> **Chart understanding data**
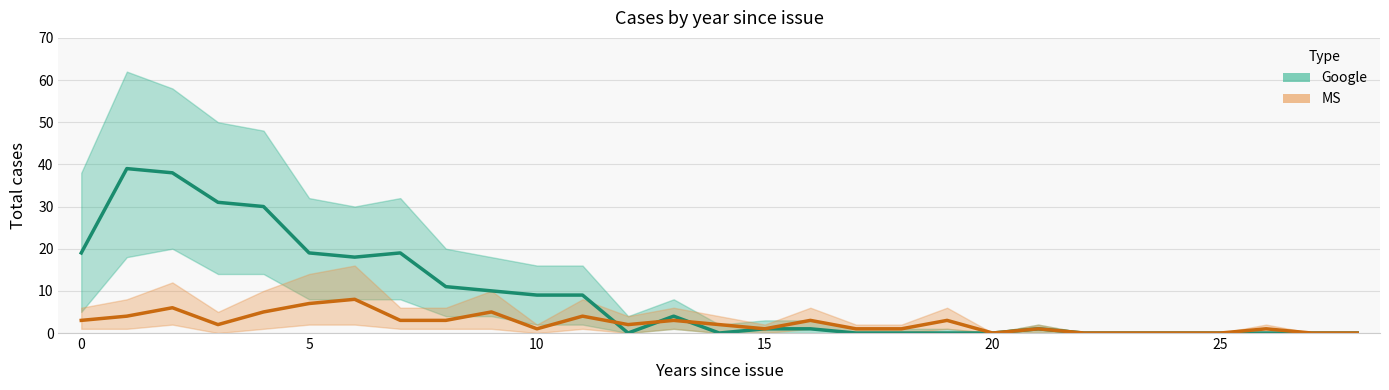

Count the number of data series in this chart.

2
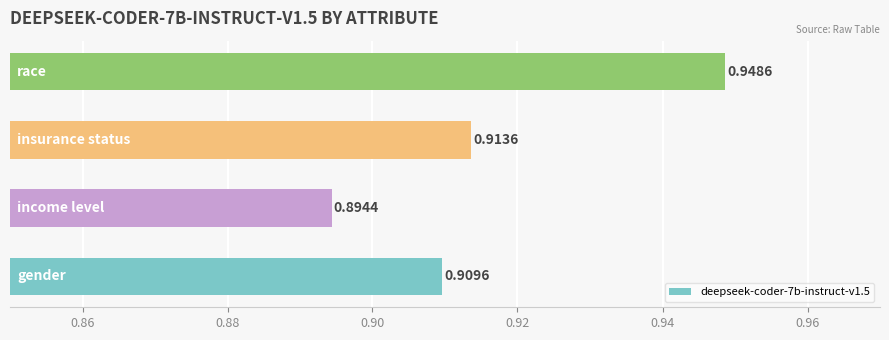

What is the sum of all values?

3.7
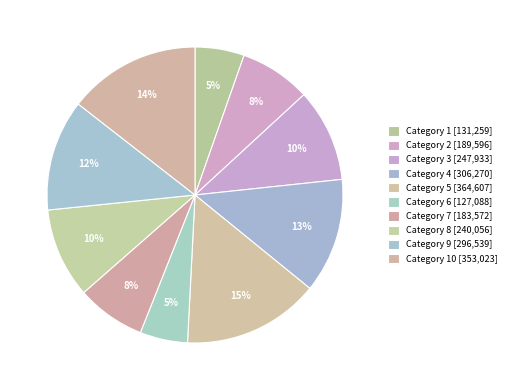

Count the number of slices in the pie.

10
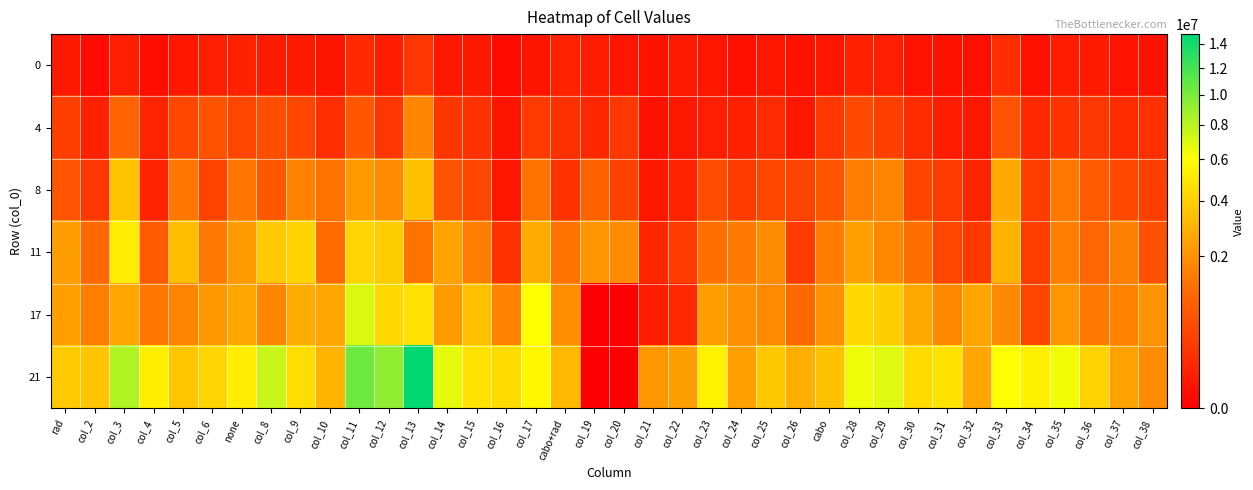

How many data points does each series have?

38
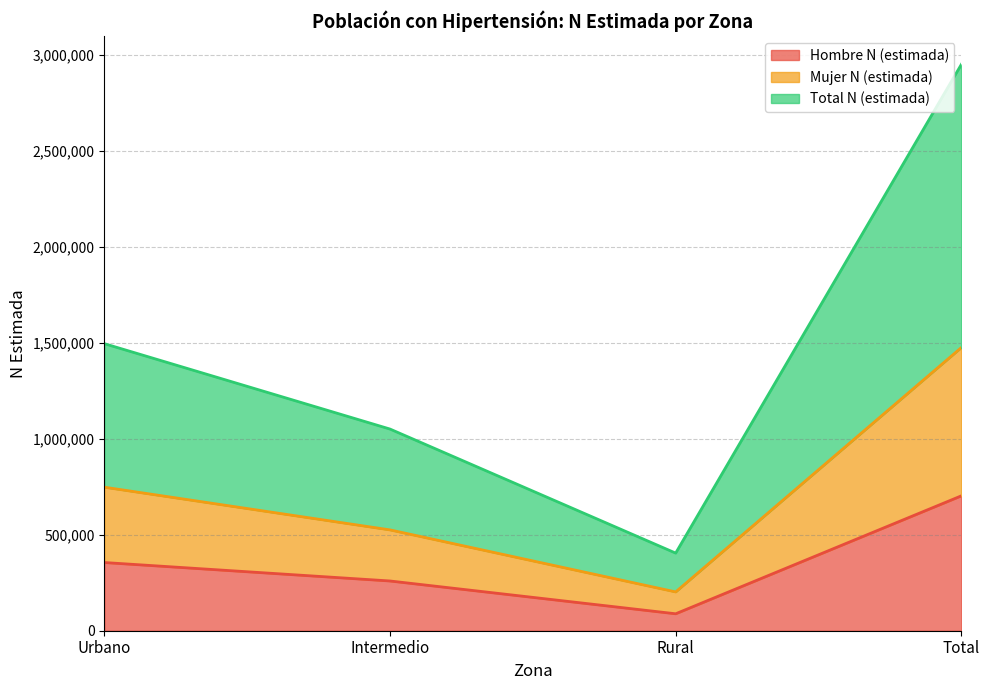

Reading left to right, transcribe all the data shown in this chart.

Hombre N (estimada): 355426	259226	88292	702944
Mujer N (estimada): 748044	525509	202251	1475804
Total N (estimada): 1496088	1051018	404502	2951608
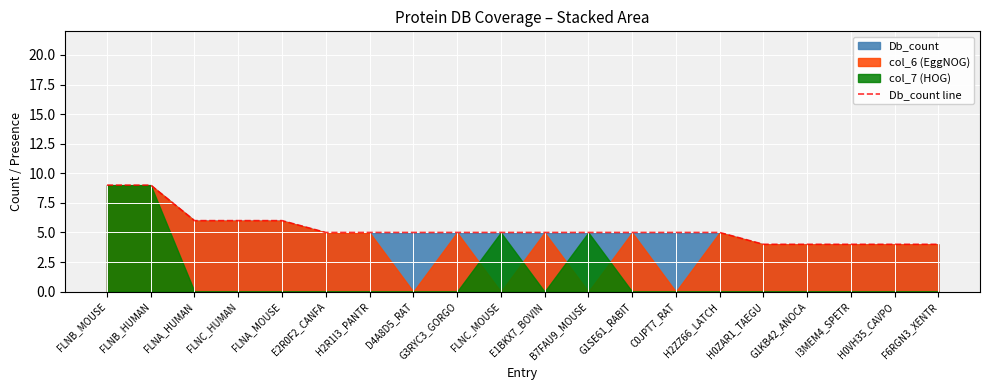

What is the highest value of the Db_count line series?

9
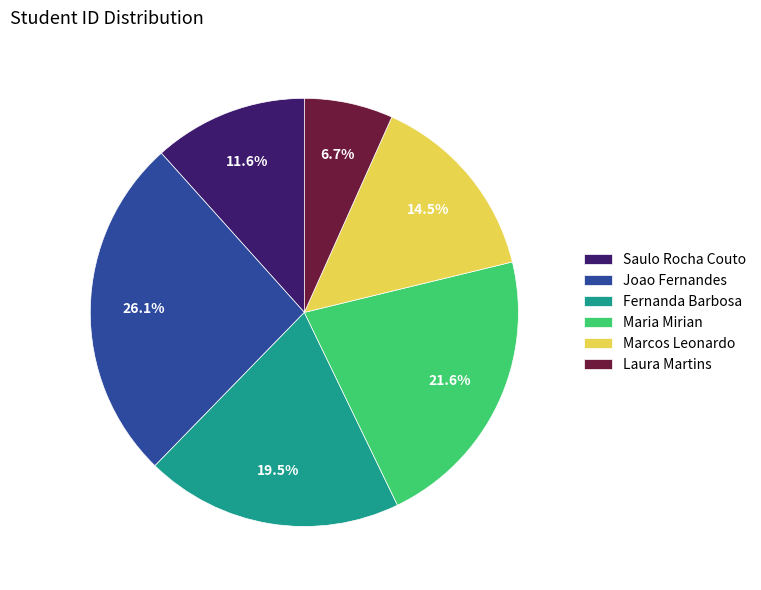

To the nearest percent, what percentage of the pie is Maria Mirian?

22%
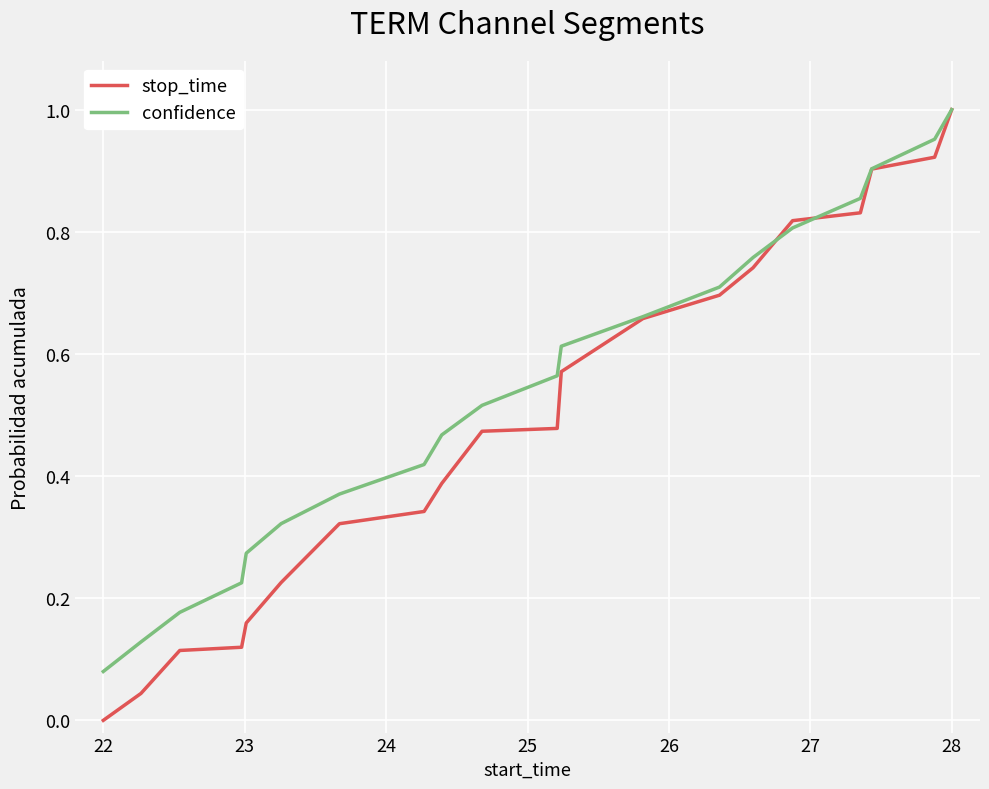

Which series has the largest total across all categories?

confidence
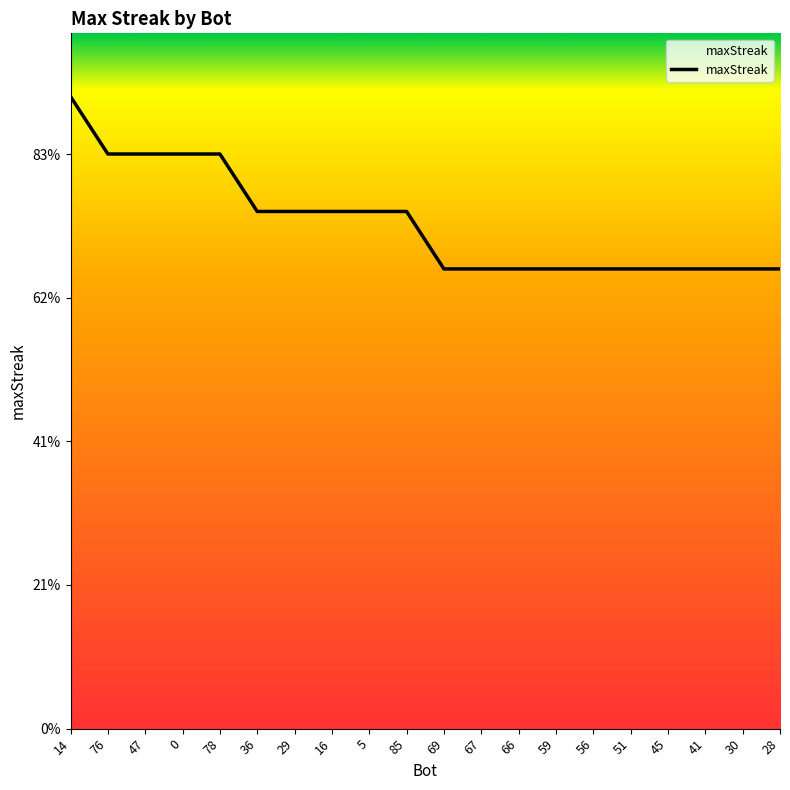

Is this an area chart (filled region under the line)?

Yes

> **What the task asks**
Return all of the data above line for line with no changes, leaving out the pictures.

> **Response to this exercise**
Count the number of data series in this chart.

2

What is the sum of all values?

3.7

Count the number of slices in the pie.

10

How many data points does each series have?

38

Reading left to right, transcribe all the data shown in this chart.

Hombre N (estimada): 355426	259226	88292	702944
Mujer N (estimada): 748044	525509	202251	1475804
Total N (estimada): 1496088	1051018	404502	2951608

What is the highest value of the Db_count line series?

9

To the nearest percent, what percentage of the pie is Maria Mirian?

22%

Which series has the largest total across all categories?

confidence

Is this an area chart (filled region under the line)?

Yes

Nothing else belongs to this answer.